# eKYC Rekognition Custom Labels Training Pipeline

## Objective

The eKYC solution requires a Rekognition custom labels model to be trained. This is for the following purposes:

- Detection of document types
- Cropping out of the image backgrounds to improve accuracy of field extraction

To train the custom labels model, a sequence of calls must be made to the eKYC API.

## 1. Creating the Training Job

The first step is creating the training job by doing a HTTP POST to `/api/training/create`. This creates the training job in the database and provides an ID for calling other methods.

## 2. Uploading Images for Training

To upload images for training, call the `/api/training/url` with a HTTP GET request. This will provide a pre-signed URL where you can do a HTTP PUT for the images you want to use for training. For each image, you should call `/api/training/url` with the Job ID and the filename of the image.
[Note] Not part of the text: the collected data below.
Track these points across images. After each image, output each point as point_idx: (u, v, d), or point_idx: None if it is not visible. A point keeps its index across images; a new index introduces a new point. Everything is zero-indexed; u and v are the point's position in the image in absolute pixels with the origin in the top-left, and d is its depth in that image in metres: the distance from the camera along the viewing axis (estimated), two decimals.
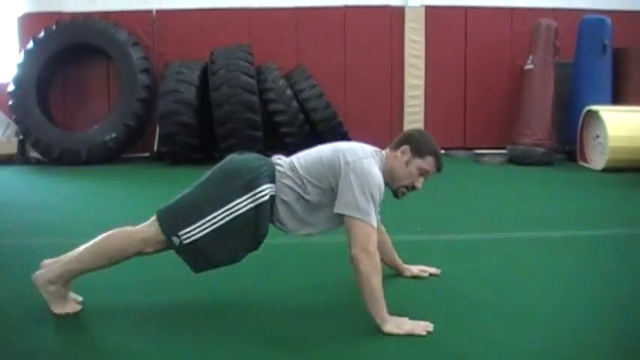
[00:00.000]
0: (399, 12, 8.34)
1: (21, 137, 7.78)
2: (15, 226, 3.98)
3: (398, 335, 2.04)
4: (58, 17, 7.90)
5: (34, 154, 7.79)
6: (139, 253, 2.25)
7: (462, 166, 7.02)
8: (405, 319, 2.12)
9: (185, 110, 6.94)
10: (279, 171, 2.29)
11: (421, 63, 8.36)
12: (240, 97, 6.75)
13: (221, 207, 2.18)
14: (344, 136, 6.79)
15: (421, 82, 8.37)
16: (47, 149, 7.44)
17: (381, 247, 2.54)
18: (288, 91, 7.21)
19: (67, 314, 2.23)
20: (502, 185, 5.98)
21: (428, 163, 2.34)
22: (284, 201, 2.27)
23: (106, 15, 8.05)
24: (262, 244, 2.28)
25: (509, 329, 2.14)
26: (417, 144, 2.35)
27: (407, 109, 8.34)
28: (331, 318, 2.25)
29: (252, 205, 2.19)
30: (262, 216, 2.22)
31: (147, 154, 8.06)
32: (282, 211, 2.28)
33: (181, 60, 7.54)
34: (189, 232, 2.17)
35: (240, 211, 2.18)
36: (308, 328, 2.16)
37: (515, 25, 8.27)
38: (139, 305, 2.39)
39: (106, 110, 8.00)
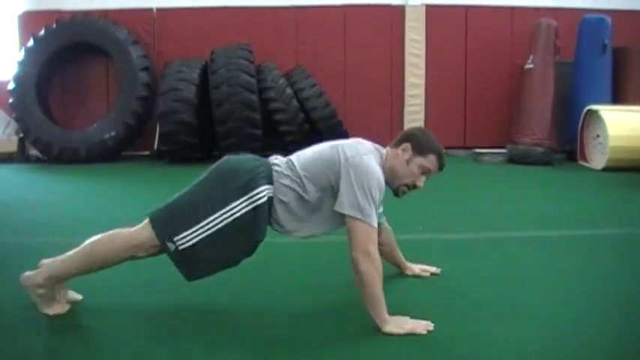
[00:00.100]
0: (399, 11, 8.35)
1: (21, 135, 7.79)
2: (14, 225, 3.97)
3: (398, 335, 2.04)
4: (58, 15, 7.91)
5: (33, 152, 7.80)
6: (132, 258, 2.19)
7: (462, 166, 7.02)
8: (406, 319, 2.12)
9: (185, 109, 6.95)
10: (277, 171, 2.24)
11: (421, 62, 8.37)
12: (240, 96, 6.76)
13: (218, 210, 2.12)
14: (344, 135, 6.77)
15: (421, 81, 8.37)
16: (47, 147, 7.45)
17: (385, 245, 2.58)
18: (288, 90, 7.22)
19: (57, 315, 2.19)
20: (502, 184, 5.98)
21: (430, 161, 2.30)
22: (282, 201, 2.21)
23: (105, 13, 8.05)
24: (261, 245, 2.22)
25: (509, 329, 2.13)
26: (418, 142, 2.30)
27: (407, 109, 8.35)
28: (331, 318, 2.25)
29: (249, 207, 2.14)
30: (260, 218, 2.16)
31: (147, 153, 8.06)
32: (280, 213, 2.22)
33: (181, 58, 7.54)
34: (185, 237, 2.11)
35: (238, 214, 2.12)
36: (308, 328, 2.15)
37: (516, 24, 8.28)
38: (139, 305, 2.38)
39: (105, 109, 8.01)
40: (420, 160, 2.29)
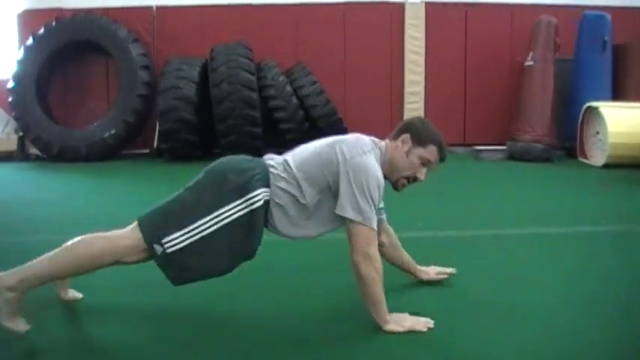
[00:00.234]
0: (399, 8, 8.34)
1: (21, 134, 7.79)
2: (14, 223, 3.97)
3: (398, 333, 2.04)
4: (58, 14, 7.90)
5: (33, 150, 7.80)
6: (117, 262, 2.04)
7: (461, 163, 7.02)
8: (406, 315, 2.12)
9: (185, 107, 6.95)
10: (273, 173, 2.14)
11: (421, 59, 8.37)
12: (240, 94, 6.76)
13: (210, 213, 2.02)
14: (344, 133, 6.75)
15: (421, 78, 8.38)
16: (47, 146, 7.45)
17: (389, 249, 2.50)
18: (288, 88, 7.22)
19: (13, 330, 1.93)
20: (502, 182, 5.99)
21: (430, 152, 2.21)
22: (279, 205, 2.12)
23: (106, 11, 8.04)
24: (260, 245, 2.15)
25: (509, 327, 2.13)
26: (417, 132, 2.22)
27: (407, 106, 8.35)
28: (331, 317, 2.25)
29: (245, 210, 2.05)
30: (256, 223, 2.07)
31: (146, 151, 8.06)
32: (277, 217, 2.13)
33: (181, 57, 7.54)
34: (174, 239, 2.00)
35: (232, 218, 2.03)
36: (308, 327, 2.15)
37: (516, 21, 8.27)
38: (139, 305, 2.38)
39: (105, 107, 8.01)
40: (420, 151, 2.20)
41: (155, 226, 2.03)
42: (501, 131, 7.81)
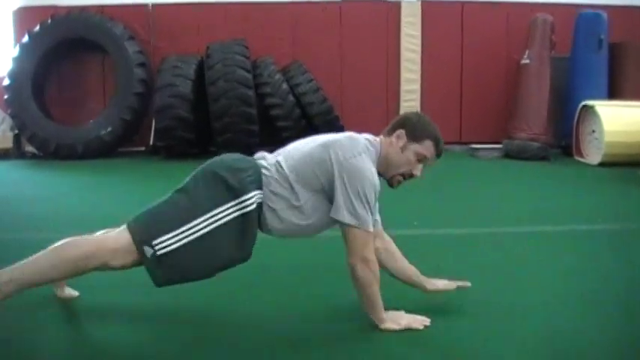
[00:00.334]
0: (395, 6, 8.33)
1: (16, 132, 7.76)
2: (10, 221, 3.97)
3: (395, 331, 2.04)
4: (54, 11, 7.86)
5: (29, 148, 7.77)
6: (103, 266, 1.96)
7: (458, 161, 7.04)
8: (402, 313, 2.12)
9: (181, 104, 6.94)
10: (266, 175, 2.08)
11: (417, 57, 8.36)
12: (237, 92, 6.75)
13: (203, 214, 1.98)
14: (340, 131, 6.75)
15: (417, 76, 8.37)
16: (43, 143, 7.43)
17: (385, 257, 2.29)
18: (285, 86, 7.21)
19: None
20: (498, 180, 6.00)
21: (426, 147, 2.15)
22: (272, 209, 2.07)
23: (101, 9, 8.02)
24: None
25: (507, 325, 2.14)
26: (413, 127, 2.16)
27: (403, 104, 8.34)
28: (330, 317, 2.25)
29: (237, 213, 2.01)
30: (249, 226, 2.04)
31: (143, 149, 8.04)
32: (270, 220, 2.09)
33: (177, 54, 7.52)
34: (165, 240, 1.94)
35: (225, 220, 1.99)
36: (307, 327, 2.15)
37: (512, 19, 8.27)
38: (139, 305, 2.37)
39: (101, 104, 7.98)
40: (415, 147, 2.14)
41: (145, 228, 1.97)
42: (497, 129, 7.81)
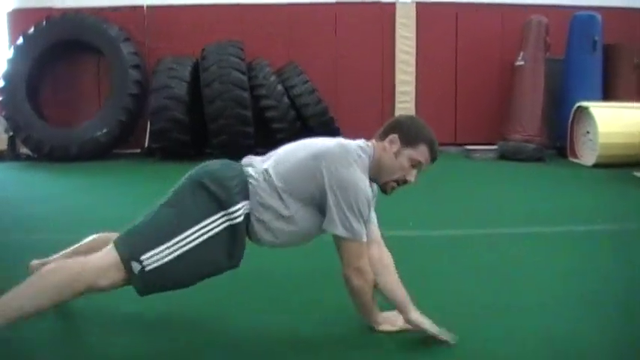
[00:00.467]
0: (390, 8, 8.34)
1: (11, 133, 7.73)
2: (5, 223, 3.96)
3: (391, 332, 2.05)
4: (49, 13, 7.84)
5: (24, 150, 7.74)
6: (91, 288, 1.86)
7: (453, 162, 7.03)
8: (397, 314, 2.11)
9: (176, 106, 6.93)
10: (253, 184, 2.02)
11: (412, 59, 8.36)
12: (232, 94, 6.75)
13: (191, 227, 1.92)
14: (336, 132, 6.78)
15: (412, 78, 8.37)
16: (38, 145, 7.40)
17: (384, 274, 2.11)
18: (280, 87, 7.20)
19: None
20: (493, 181, 6.01)
21: (420, 152, 2.08)
22: (261, 221, 2.03)
23: (96, 11, 8.00)
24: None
25: (504, 326, 2.14)
26: (407, 132, 2.09)
27: (398, 105, 8.35)
28: (330, 317, 2.25)
29: (225, 225, 1.96)
30: (237, 237, 2.00)
31: (138, 150, 8.03)
32: (259, 230, 2.05)
33: (173, 56, 7.51)
34: (153, 255, 1.88)
35: (213, 232, 1.95)
36: (307, 327, 2.16)
37: (506, 21, 8.28)
38: (136, 308, 2.33)
39: (96, 106, 7.96)
40: (409, 152, 2.07)
41: (132, 244, 1.91)
42: (492, 131, 7.82)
Do not reuse the same filename for the same job. 

## 3. Starting the Pipeline

The pipeline can be started by calling `/api/training/start`. Make sure you have a good number of images for each document type before starting the pipeline.

Here is a sequence of calls that should be made:

![Pipeline Sequence](eKYC-Sequence-Training.png "Pipeline Sequence")

## 4. Labelling

The pipeline creates an Amazon SageMaker Ground Truth labelling job. You can use your own employees or an external vendor to assist with the labelling. The labelling task is to draw bounding boxes around the documents using the right document type. Click [here](https://docs.aws.amazon.com/sagemaker/latest/dg/sms-bounding-box.html) for more information.

## 5. Dataset Creation

Once labelling is complete, a Lambda function is triggered by EventBridge to commence dataset creation. This process can take a while. The Lambda function that is responsible for handling this is found in `packages/lambdas/GroundTruthJobHandler`.

## 6. Training

Once the dataset has been created, model training begins. Because there is currently no EventBridge support for Rekognition, a scheduled Lambda runs every 15 minutes to perform checking for datasets that have completed creation. This Lambda function can be found in `packages/lambdas/CheckRekognitionProject` The Lambda then starts up the model.

### 7. Deployment

Upon completion of training, the pipeline starts the Rekognition Project Version endpoint, which allows inference to be done.

**(Rekognition custom label projects accrue cost when running - make sure you stop the project version if you are not using it. The pipeline will NOT do this automatically for you.)**

![Pipeline Steps](eKYC-Sequence-TrainingSteps.png)